Data Loss Prevention

OCIE said that firms should ensure the protection of sensitive data from unauthorized users. OCIE highlighted “capabilities” used by firms to (i) scan for vulnerabilities in internal and external systems (including applicable third party providers,) (ii) “control, monitor, and inspect network traffic,” (iii) “detect threats on endpoints” (e.g. maintaining system logs and applications for aggregation and analysis), (iv) “patch” software and hardware from virus and malware threats, (v) maintain inventories of all hardware and software, (vi) secure data and systems through encryption and network segmentation, (vii) identify and block the transmission of suspicious behaviors and (viii) secure legacy systems and equipment.

Mobile Security

OCIE highlighted firm strategies to secure mobile devices and mobile applications. These include establishing clear policies and procedures and requiring the use of mobile device management (MDM) technology applications for authorized users. OCIE also noted firm best practices that “prevent printing, copying, pasting, or saving information to personally owned computers, smartphones or tablets as well as sufficient employee training on mobile device policies.

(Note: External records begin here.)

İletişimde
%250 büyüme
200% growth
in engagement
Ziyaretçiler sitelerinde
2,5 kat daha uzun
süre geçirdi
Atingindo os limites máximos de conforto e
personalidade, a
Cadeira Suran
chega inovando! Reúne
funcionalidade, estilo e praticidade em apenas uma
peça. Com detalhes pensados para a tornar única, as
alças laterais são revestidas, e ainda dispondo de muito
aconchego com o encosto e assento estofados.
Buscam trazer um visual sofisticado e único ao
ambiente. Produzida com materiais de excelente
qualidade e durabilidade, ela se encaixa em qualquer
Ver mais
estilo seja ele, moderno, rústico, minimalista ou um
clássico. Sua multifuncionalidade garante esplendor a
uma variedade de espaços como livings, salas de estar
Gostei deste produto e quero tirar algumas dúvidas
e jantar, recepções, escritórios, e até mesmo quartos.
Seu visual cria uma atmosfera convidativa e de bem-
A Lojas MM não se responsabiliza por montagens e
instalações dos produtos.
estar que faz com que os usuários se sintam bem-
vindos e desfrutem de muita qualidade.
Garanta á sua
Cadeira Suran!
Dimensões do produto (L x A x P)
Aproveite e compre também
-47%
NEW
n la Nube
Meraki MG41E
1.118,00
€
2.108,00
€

Resiliency and Incident Response

OCIE expects firms to have incident response plans that include “timely detection and disclosure of material information” in the event of a cyber incident. Specifically, OCIE noted effective programs that incorporate: (i) scenario planning (e.g. denial of service or ransomware); (ii) systems for regulatory and suspicious activity reporting (SARs) and compliance; (iii) adequate notifications concerning data breaches to customers, clients and employees; (iv) staff preparedness plans and (v) incident response testing.

The OCIE also stated that resiliency plans should be based on assessed risks and business priorities, so the firm is in the best position to maintain its core business operations and systems in the event of an incident. This includes determining system and process substitutions during disruptions, maintaining back up data, and assessments of the “effects of business disruptions on both the institution’s stakeholders and other organizations.”

Vendor Management

OCIE highlighted firm best practices for vendor management. These include, among others, required due diligence during vendor selection, ongoing relationship monitoring, assessments of vendor services within the firm’s ongoing risk processes, and vendor protection of client information.

Employee Training

OCIE expects that firm employees undergo training about cyber risks to help “build a culture of cybersecurity readiness and operational resiliency.” OCIE observed firms that have robust policies, procedures, training guides and training programs that incorporate specific examples of threats (e.g. phishing emails) to help employees prevent breaches, and to identify and respond to suspicious behavior. OCIE recognized firms that continuously evaluate and update their training programs based on cyber threat intelligence.

Conclusion

The new OCIE report  emphasizes that cybersecurity remains a key SEC priority, particularly when it comes to customer data protection, disclosure and compliance (see previous Bates alert). Though OCIE offers these very specific observations on “cybersecurity preparedness and operational resiliency,” it says that there is no such thing as a “one-size-fits-all” cybersecurity program. However, in light of the fact that this very detailed template represents the second OCIE warning in a matter of weeks, it would be prudent for firms to review whether they are appropriately assessing, monitoring and managing their cybersecurity risk.